Luis Lagomarsino se dirige hacia el palco junto a Ricardo López Herrero, intendente saliente.

Armado en la entrada principal del Palacio Municipal, en el escenario estuvo no sólo el nuevo intendente sino también los concejales electos: doce del Partido Justicialista, siete del radicalismo y una del MID (Nélida Domenech, también candidata a intendente por el desarrollismo).

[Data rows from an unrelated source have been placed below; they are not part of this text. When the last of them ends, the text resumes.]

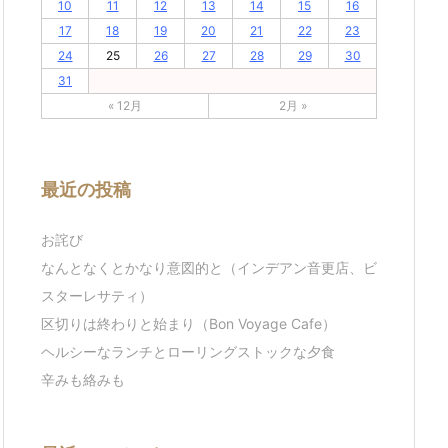
10
11
12
13
14
15
16
17
18
19
20
21
22
23
24
25
26
27
28
29
30
31
« 12月
2月 »
最近の投稿
お詫び
なんとなくとかなり意図的と（インデアン音更店、ビ
スターレサティ）
区切りは終わりと始まり（Bon Voyage Cafe）
ヘルシーなランチとローリングストックな夕食
辛みも絡みも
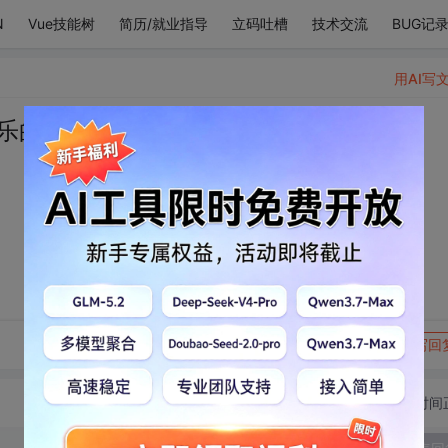
N
Vue技能树
简历/就业指导
立码吐槽
技术交流
BUG记
用AI写
乐的事
转发到动态
举报
写回
切换为时间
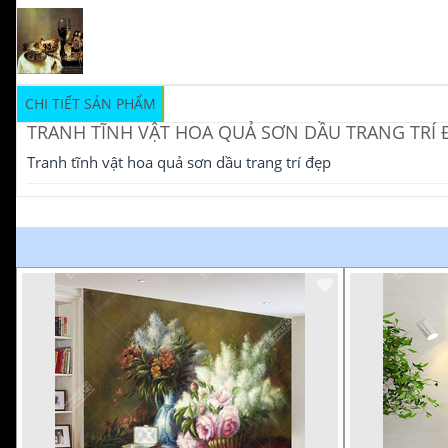
CHI TIẾT SẢN PHẨM
TRANH TĨNH VẬT HOA QUẢ SƠN DẦU TRANG TRÍ 
Tranh tĩnh vật hoa quả sơn dầu trang trí đẹp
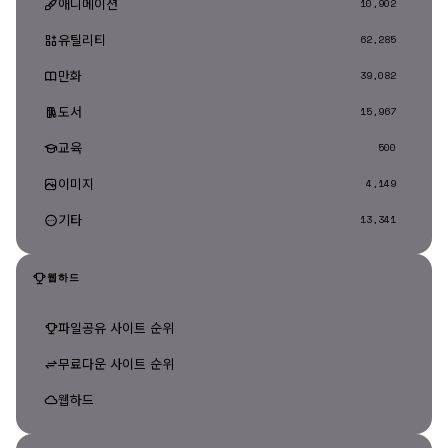
애니메이션
10,902
유틸리티
62,285
만화
39,082
도서
15,967
교육
500
이미지
4,149
기타
13,341
웹하드
파일공유 사이트 순위
무료다운 사이트 순위
웹하드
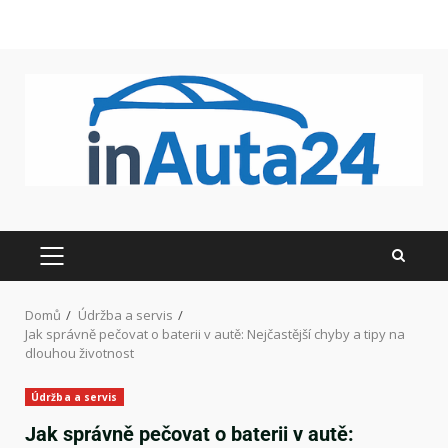
Domů
Údržba a servis
Jak správně pečovat o baterii v autě: Nejčastější chyby a tipy na
dlouhou životnost
Údržba a servis
Jak správně pečovat o baterii v autě:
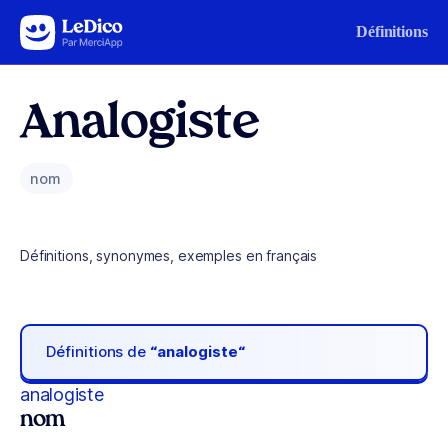
Aller au contenu
Définitions
Analogiste
nom
Définitions, synonymes, exemples en français
Définitions de
“analogiste“
analogiste
nom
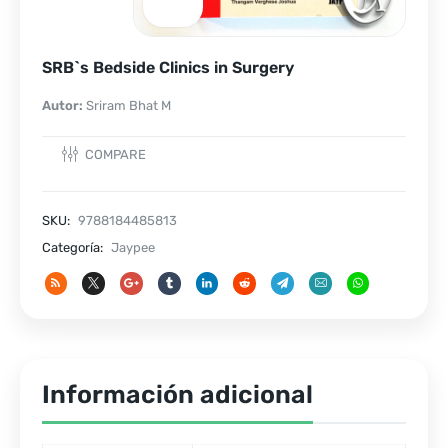
SRB`s Bedside Clinics in Surgery
Autor:
Sriram Bhat M
COMPARE
SKU:
9788184485813
Categoría:
Jaypee
Información adicional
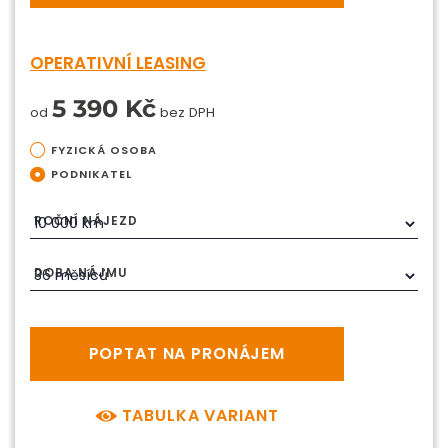
OPERATIVNÍ LEASING
5 390 Kč
od
bez DPH
FYZICKÁ OSOBA
PODNIKATEL
ROČNÍ NÁJEZD
DOBA NÁJMU
POPTAT NA PRONÁJEM
TABULKA VARIANT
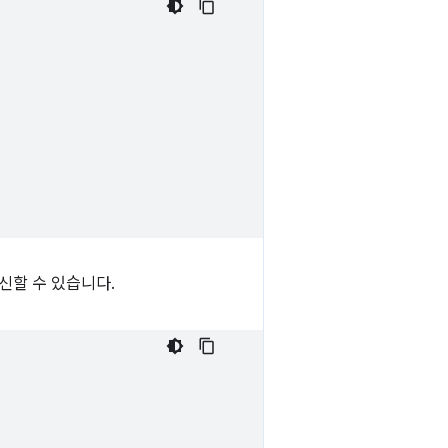
신할 수 있습니다.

“Nadie quería sacarse fotos –comentó hace unos años Nélida Domenech-, sólo se hizo un acto lo más formal posible y juramos todos los concejales juntos, para que nadie quede primero ni último en los nombramientos”. Además, como todos ingresaban al mismo tiempo, la permanencia de los ediles en sus cargos -2 o 4 años- se definió por sorteo.

El juramento fue tomado por Mario “Pololo” Darget, viejo compañero de Luiso en la política y la vida, además de flamante presidente del Concejo Deliberante. Mientras tanto, Roaldo Barbesini transmitía los acontecimientos en directo para Radiodifusora América, la señal de circuito cerrado de la que era creador.

Como era de esperar, aquel 11 de diciembre se entonó el Himno Nacional, pero tampoco faltó la marcha peronista por parte de los adherentes al movimiento (aunque acudieron al acto vecinos de toda clase de inclinaciones políticas).

Tras la lectura de su discurso, el intendente y quienes estaban en el palco se dirigieron a la Parroquia Nuestra Señora del Pilar, donde el cura párroco José Ramón De la Villa ofició una misa.

Luego de trajinar durante décadas en el justicialismo local, de ser funcionario y concejal, se cumplía el sueño del caudillo: Luis David Celestino Lagomarsino era, al fin, intendente de Pilar.